For the following code (p = 2, r = 1):

    vector<long> v1;
    for (int i = 0; i < ea.size() - 4; i++) {
        v1.push_back(0);
    }
    v1.push_back(1);
    v1.push_back(1);
    v1.push_back(1);
    v1.push_back(1);

    vector<long> v2;
    for (int i = 0; i < ea.size() - 4; i++) {
        v2.push_back(0);
    }
    v2.push_back(1);
    v2.push_back(1);
    v2.push_back(1);
    v2.push_back(1);

    Ctxt ct1(publicKey);
    ea.encrypt(ct1, publicKey, v1);
    Ctxt ct2(publicKey);
    ea.encrypt(ct2, publicKey, v2);

    Ctxt ctSum = ct1;
    ctSum.addCtxt(ct2, false);

    vector<long> res;
    ea.decrypt(ctSum, secretKey, res);
    for (int i = res.size() - 5; i < res.size(); i++) {
        cout << v1[i] << " + " << v2[i] << " ? " << res[i]  << endl;
    }

Does the addCtxtor +operatoradd with Carry bit with some other function? Also do I really need to fill up the total input slots ea.size()?

[qdm12]

You should read the documentation of HElib in HElib/doc/designDocument/he-library.pdf ; addCtxt only add two ciphertexts together in "SIMD" mode.
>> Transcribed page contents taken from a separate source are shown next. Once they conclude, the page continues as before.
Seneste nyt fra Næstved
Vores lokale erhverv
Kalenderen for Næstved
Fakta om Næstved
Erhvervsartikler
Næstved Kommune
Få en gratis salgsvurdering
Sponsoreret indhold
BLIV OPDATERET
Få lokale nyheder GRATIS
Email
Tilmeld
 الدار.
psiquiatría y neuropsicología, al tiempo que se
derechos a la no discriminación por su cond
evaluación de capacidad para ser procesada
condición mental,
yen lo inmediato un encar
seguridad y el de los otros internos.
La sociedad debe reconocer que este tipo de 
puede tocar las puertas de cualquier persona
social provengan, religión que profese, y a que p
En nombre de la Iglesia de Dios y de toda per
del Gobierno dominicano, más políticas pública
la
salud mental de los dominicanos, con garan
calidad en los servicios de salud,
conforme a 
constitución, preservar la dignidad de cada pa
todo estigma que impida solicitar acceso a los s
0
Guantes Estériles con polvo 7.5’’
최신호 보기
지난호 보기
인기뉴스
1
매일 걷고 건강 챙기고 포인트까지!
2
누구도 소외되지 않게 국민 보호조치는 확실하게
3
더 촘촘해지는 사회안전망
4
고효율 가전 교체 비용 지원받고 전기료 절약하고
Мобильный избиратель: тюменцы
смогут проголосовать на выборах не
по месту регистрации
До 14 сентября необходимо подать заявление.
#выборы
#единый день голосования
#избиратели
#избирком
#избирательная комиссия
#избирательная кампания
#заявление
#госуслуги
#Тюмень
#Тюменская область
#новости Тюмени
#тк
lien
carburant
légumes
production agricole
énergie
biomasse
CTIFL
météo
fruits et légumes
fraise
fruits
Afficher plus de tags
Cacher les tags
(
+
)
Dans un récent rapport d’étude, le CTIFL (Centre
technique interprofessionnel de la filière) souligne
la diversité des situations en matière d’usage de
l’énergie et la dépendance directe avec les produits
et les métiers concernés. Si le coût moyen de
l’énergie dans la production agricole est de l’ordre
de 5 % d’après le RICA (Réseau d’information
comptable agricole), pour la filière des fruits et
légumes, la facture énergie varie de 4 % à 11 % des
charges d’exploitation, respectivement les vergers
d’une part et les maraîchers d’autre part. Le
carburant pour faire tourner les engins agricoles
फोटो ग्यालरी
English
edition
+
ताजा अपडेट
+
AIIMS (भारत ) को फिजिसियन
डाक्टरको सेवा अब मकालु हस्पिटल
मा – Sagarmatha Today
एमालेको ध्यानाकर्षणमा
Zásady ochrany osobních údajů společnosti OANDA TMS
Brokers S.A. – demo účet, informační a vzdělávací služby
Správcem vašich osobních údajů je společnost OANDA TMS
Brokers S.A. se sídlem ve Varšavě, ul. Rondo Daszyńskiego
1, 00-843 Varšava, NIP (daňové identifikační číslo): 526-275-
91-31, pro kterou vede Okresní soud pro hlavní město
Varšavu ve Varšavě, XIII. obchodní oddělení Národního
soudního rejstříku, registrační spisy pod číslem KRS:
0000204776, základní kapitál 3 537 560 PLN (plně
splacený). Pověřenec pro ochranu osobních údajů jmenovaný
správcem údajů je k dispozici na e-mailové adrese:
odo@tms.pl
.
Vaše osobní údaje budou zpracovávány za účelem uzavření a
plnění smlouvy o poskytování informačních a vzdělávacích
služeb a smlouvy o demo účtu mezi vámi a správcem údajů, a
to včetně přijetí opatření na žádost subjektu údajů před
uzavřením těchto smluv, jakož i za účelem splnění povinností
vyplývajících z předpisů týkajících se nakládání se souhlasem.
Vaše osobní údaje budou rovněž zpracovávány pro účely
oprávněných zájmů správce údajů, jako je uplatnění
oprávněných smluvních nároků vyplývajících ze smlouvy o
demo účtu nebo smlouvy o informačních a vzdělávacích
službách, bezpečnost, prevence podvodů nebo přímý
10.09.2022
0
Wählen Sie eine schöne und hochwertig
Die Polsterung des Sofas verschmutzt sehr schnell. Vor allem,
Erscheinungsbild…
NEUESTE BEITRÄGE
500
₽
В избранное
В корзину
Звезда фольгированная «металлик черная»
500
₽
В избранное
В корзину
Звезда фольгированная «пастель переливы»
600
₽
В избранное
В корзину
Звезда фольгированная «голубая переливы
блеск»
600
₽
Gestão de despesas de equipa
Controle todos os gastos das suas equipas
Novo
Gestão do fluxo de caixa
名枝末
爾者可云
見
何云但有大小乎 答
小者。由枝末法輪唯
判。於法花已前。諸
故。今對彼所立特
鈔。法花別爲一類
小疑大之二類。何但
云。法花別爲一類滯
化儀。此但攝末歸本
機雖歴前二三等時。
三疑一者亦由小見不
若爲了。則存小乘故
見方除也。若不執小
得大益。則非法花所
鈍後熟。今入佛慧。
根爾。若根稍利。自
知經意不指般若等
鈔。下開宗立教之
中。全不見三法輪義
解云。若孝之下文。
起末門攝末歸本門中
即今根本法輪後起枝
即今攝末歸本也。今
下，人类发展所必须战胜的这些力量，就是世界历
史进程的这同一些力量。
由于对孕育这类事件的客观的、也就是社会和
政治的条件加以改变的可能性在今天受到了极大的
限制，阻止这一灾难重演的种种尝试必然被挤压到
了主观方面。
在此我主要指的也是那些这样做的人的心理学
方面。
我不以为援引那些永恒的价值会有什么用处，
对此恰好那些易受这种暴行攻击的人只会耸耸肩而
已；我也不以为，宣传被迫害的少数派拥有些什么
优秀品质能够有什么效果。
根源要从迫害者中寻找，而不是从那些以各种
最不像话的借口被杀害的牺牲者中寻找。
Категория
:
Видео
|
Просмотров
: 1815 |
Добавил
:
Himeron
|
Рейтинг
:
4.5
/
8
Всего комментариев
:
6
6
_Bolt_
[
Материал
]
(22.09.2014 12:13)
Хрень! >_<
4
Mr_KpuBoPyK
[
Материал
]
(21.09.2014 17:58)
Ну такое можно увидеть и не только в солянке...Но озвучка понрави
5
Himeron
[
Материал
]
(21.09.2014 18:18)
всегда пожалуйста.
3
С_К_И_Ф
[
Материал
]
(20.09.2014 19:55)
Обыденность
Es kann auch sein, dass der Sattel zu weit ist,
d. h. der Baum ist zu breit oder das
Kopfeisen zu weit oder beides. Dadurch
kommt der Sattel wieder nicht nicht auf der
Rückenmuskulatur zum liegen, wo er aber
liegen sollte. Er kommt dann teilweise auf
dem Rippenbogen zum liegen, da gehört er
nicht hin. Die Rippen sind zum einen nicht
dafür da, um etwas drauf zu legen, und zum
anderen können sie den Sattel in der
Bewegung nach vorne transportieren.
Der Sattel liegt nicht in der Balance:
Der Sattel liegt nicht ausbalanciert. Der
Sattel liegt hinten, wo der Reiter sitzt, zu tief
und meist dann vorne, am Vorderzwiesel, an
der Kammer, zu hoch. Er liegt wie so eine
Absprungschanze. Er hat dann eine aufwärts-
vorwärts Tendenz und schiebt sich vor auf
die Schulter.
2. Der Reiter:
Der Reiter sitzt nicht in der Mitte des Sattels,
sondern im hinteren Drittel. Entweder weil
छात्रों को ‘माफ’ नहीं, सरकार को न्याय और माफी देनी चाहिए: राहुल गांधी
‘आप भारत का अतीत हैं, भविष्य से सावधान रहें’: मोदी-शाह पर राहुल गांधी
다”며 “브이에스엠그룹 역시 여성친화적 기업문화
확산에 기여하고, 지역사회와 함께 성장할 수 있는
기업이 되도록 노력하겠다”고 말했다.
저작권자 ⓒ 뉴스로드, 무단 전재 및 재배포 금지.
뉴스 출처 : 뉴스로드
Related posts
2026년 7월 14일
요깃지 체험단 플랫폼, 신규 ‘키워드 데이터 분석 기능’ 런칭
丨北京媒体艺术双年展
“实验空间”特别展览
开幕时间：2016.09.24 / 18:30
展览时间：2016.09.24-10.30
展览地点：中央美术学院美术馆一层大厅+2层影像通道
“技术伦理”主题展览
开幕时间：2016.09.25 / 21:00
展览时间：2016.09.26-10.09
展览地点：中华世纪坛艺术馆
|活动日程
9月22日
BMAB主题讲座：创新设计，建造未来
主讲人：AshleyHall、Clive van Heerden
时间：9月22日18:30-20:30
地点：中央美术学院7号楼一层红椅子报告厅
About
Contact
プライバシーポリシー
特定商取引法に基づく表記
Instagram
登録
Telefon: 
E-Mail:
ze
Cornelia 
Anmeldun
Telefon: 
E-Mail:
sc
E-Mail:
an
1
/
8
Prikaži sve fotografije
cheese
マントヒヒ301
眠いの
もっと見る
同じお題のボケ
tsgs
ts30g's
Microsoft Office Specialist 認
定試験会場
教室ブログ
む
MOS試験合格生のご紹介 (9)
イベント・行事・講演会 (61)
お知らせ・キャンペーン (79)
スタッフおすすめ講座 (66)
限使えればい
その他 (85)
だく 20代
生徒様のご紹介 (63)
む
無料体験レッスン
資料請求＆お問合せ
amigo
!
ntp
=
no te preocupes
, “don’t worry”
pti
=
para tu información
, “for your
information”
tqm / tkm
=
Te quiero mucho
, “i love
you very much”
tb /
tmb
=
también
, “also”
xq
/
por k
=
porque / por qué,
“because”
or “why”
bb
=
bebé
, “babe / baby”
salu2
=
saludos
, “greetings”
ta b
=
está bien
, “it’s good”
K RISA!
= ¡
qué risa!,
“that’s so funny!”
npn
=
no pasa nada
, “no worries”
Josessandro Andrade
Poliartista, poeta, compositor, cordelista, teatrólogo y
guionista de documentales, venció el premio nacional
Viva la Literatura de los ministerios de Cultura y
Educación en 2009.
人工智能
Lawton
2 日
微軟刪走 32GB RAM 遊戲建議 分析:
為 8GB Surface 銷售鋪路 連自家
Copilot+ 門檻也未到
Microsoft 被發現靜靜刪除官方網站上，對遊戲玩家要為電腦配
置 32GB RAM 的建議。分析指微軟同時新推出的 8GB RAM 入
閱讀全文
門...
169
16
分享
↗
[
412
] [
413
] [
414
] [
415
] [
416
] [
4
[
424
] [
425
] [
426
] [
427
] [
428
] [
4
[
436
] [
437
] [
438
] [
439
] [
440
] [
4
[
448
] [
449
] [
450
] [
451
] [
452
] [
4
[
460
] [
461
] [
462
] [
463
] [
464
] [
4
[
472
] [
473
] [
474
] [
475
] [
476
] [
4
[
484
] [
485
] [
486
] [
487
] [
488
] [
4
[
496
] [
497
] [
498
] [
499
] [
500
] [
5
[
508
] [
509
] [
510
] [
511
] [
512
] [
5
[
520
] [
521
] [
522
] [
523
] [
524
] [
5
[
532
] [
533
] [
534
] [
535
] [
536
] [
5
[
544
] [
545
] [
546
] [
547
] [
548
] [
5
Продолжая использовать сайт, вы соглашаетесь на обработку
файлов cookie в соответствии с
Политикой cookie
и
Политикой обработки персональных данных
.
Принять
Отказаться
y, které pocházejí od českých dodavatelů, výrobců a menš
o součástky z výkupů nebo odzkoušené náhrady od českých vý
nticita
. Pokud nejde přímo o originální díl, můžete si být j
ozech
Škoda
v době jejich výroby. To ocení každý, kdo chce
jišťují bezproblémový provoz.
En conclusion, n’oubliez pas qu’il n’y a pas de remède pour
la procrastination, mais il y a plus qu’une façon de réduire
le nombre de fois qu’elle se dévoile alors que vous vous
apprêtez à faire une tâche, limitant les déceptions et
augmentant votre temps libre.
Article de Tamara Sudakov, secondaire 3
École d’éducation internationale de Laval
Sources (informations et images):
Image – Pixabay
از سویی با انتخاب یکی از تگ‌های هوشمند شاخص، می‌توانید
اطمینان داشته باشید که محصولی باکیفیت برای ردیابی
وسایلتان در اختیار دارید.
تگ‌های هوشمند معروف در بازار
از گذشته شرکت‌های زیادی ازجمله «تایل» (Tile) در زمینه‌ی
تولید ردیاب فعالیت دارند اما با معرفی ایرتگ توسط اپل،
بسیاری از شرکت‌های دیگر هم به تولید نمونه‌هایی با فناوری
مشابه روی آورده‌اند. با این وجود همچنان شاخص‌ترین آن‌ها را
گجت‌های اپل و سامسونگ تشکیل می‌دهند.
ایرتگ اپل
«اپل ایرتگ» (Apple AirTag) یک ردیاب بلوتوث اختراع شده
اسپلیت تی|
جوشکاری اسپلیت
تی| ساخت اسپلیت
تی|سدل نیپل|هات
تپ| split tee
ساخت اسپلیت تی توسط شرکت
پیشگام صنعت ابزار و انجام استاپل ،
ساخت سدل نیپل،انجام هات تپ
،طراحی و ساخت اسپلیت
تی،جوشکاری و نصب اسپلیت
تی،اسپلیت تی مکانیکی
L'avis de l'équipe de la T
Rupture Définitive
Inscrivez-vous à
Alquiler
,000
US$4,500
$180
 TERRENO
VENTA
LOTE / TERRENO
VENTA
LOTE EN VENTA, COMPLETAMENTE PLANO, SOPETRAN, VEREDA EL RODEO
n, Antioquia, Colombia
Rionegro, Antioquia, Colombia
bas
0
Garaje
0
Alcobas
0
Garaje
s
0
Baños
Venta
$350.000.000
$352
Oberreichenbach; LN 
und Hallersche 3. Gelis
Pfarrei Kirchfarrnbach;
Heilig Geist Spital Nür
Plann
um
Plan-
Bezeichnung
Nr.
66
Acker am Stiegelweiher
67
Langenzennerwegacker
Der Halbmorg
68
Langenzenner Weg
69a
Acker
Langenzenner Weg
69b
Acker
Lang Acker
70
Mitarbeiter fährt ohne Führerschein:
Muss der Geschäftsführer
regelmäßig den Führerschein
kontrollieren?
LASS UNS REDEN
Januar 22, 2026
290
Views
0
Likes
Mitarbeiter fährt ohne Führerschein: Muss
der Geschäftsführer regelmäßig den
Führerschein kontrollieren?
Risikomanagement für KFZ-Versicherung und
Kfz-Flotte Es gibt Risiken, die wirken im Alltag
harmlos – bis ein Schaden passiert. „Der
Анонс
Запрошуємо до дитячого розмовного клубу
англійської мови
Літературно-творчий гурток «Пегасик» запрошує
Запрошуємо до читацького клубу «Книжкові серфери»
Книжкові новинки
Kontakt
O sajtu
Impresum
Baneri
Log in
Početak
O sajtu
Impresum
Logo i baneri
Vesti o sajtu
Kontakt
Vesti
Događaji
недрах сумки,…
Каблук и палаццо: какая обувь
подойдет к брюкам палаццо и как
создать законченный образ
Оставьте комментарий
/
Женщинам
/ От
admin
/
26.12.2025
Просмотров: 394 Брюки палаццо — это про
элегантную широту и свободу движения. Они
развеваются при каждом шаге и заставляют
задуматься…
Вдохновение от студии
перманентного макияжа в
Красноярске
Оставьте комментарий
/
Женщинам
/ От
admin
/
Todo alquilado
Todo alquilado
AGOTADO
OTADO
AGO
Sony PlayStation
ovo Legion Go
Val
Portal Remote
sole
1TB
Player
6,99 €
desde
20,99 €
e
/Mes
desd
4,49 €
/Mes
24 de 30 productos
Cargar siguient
Depending on your plaintext space, if p=2, r=1 then you are in binary so it will add following the rules of binary: 0+0=0, 0+1=1+0=1, 1+1=0. (which is a XOR gate actually) Anything more complex will have to be implemented on top of this so you'll need to: Implement logic gates -> Half adder circuit -> Full adder circuit -> Ripple carry adder circuit for example. And no you can leave the other slots to 0 by default (or anything) it will not change anything, but you should use the other slots for maximum throughput. Luckily for you, I just released an API for homomorphic binary operations here which use HElib and which should do pretty much everything you would like to start with; enjoy it! And if you want to contribute/continue the project, you're welcome to do so, just ask me :) !

[mominbuet]

Thanks a lot, that should wrap it up.